Take a minute and pray that God would open you up to his wisdom. I echo Solomon’s claim that reading this book and following it’s advice will change our lives.

Mark 15-16

The name Barabbas means “son of the father”. He represents every person. The first of us to have Jesus die in his place.

The climax of history is here:

“And Jesus uttered a loud cry, and breathed His last. And the veil of the temple was torn in two from top to bottom. When the centurion, who was standing right in front of Him, saw the way He breathed His last, he said, ‘Truly this man was the Son of God!‘” (15:37-39‬)
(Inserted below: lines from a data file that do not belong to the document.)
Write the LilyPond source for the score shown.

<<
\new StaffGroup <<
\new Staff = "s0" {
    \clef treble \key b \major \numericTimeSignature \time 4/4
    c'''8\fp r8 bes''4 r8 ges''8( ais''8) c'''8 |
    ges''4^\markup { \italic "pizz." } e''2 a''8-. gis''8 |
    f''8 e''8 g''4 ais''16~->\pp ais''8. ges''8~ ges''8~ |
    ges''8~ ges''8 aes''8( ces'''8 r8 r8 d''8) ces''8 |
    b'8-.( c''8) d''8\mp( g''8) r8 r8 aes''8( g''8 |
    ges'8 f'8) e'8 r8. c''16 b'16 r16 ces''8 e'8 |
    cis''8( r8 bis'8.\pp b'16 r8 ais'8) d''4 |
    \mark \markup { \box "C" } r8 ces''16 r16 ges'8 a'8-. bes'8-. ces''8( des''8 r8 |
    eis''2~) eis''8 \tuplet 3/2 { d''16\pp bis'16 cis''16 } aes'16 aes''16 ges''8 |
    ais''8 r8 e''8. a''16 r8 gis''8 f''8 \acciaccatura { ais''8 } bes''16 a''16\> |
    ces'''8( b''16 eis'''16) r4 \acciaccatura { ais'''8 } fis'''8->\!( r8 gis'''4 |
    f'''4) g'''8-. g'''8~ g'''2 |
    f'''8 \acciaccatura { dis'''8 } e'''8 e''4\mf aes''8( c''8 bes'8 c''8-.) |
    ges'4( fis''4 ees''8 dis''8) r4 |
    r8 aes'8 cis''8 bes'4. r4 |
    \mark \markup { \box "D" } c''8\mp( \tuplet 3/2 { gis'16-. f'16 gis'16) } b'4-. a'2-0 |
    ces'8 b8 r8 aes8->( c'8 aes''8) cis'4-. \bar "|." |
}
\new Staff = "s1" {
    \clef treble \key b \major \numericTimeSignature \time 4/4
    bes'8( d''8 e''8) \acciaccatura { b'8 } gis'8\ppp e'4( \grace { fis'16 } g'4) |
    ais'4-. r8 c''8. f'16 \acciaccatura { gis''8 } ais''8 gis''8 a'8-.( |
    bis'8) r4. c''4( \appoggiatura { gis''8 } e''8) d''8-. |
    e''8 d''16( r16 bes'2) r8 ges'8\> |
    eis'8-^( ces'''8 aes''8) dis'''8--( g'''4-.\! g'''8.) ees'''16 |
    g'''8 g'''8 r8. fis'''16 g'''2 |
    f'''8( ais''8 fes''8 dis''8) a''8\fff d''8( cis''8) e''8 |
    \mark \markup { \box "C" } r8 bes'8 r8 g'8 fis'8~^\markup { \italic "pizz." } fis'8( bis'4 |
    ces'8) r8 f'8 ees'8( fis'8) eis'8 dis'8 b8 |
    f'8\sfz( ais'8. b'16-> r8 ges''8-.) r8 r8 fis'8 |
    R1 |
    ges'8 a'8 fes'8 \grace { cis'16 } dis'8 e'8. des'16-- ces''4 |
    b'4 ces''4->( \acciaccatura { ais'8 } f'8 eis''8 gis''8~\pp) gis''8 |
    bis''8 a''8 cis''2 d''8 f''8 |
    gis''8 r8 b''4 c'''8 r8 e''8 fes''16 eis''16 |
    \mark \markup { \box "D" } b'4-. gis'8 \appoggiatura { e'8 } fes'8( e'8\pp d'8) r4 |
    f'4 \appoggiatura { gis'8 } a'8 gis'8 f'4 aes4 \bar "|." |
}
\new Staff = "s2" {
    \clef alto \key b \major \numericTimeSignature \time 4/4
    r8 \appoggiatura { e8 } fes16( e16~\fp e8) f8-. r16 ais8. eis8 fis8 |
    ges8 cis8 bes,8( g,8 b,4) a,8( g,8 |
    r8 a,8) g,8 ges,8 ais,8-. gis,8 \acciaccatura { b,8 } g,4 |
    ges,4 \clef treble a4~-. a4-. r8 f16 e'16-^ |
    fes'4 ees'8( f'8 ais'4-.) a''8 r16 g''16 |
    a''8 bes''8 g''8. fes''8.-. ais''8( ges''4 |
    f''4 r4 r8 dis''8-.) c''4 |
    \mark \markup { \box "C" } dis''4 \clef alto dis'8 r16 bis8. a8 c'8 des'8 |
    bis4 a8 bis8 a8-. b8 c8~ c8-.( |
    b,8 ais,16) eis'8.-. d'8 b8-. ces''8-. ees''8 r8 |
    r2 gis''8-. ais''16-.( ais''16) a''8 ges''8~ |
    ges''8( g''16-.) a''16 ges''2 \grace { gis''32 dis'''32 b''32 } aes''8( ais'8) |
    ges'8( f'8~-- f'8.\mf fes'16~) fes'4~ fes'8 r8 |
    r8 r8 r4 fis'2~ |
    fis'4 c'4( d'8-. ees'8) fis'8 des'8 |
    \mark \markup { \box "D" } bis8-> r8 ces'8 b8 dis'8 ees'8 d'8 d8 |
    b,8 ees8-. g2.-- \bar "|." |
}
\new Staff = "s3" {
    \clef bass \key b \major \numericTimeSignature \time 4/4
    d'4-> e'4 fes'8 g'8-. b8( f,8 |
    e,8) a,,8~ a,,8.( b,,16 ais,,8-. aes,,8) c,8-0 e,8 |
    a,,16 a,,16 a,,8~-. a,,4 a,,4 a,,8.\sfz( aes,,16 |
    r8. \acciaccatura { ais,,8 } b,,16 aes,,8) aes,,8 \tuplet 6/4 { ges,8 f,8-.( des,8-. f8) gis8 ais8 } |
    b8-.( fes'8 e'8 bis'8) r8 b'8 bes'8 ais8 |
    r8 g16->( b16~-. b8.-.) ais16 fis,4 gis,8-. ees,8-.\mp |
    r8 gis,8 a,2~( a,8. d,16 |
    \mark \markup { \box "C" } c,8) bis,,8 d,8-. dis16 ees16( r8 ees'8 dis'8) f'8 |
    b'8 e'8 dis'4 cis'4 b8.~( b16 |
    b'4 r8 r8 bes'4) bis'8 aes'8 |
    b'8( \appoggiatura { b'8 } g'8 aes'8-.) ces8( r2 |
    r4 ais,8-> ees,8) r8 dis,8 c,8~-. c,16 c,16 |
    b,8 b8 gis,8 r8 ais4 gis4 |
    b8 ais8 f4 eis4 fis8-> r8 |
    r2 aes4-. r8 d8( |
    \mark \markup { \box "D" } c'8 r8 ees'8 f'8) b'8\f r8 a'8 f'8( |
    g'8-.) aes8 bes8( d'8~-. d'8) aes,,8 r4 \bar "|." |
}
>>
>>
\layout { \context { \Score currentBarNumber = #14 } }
“And he said to them, “Do not be amazed; you are looking for Jesus the Nazarene, who has been crucified. He has risen; He is not here; behold, here is the place where they laid Him.” (6:16)

The Son of God died in our place, removing the barrier between us and God. He became the Passover Lamb. He became the purified way for Israel to touch the smoking mountain and not die. He Himself became the Mediator between God and Mankind. He became the Defeater of Death. Our curse from Genesis 3 became His curse and He stripped it of its power!

Jesus has done it! He has made a way for us in His death, shown us the way by His life and sent us on our way to proclaim “the sacred and imperishable proclamation of eternal salvation.” (16:20)

The BEST NEWS IN HISTORY: we can be in close proximity, intimate relationship with the LORD God Almighty. Hallelujah!

Praise the Lord Jesus Christ, together today, and proclaim the Good News to someone!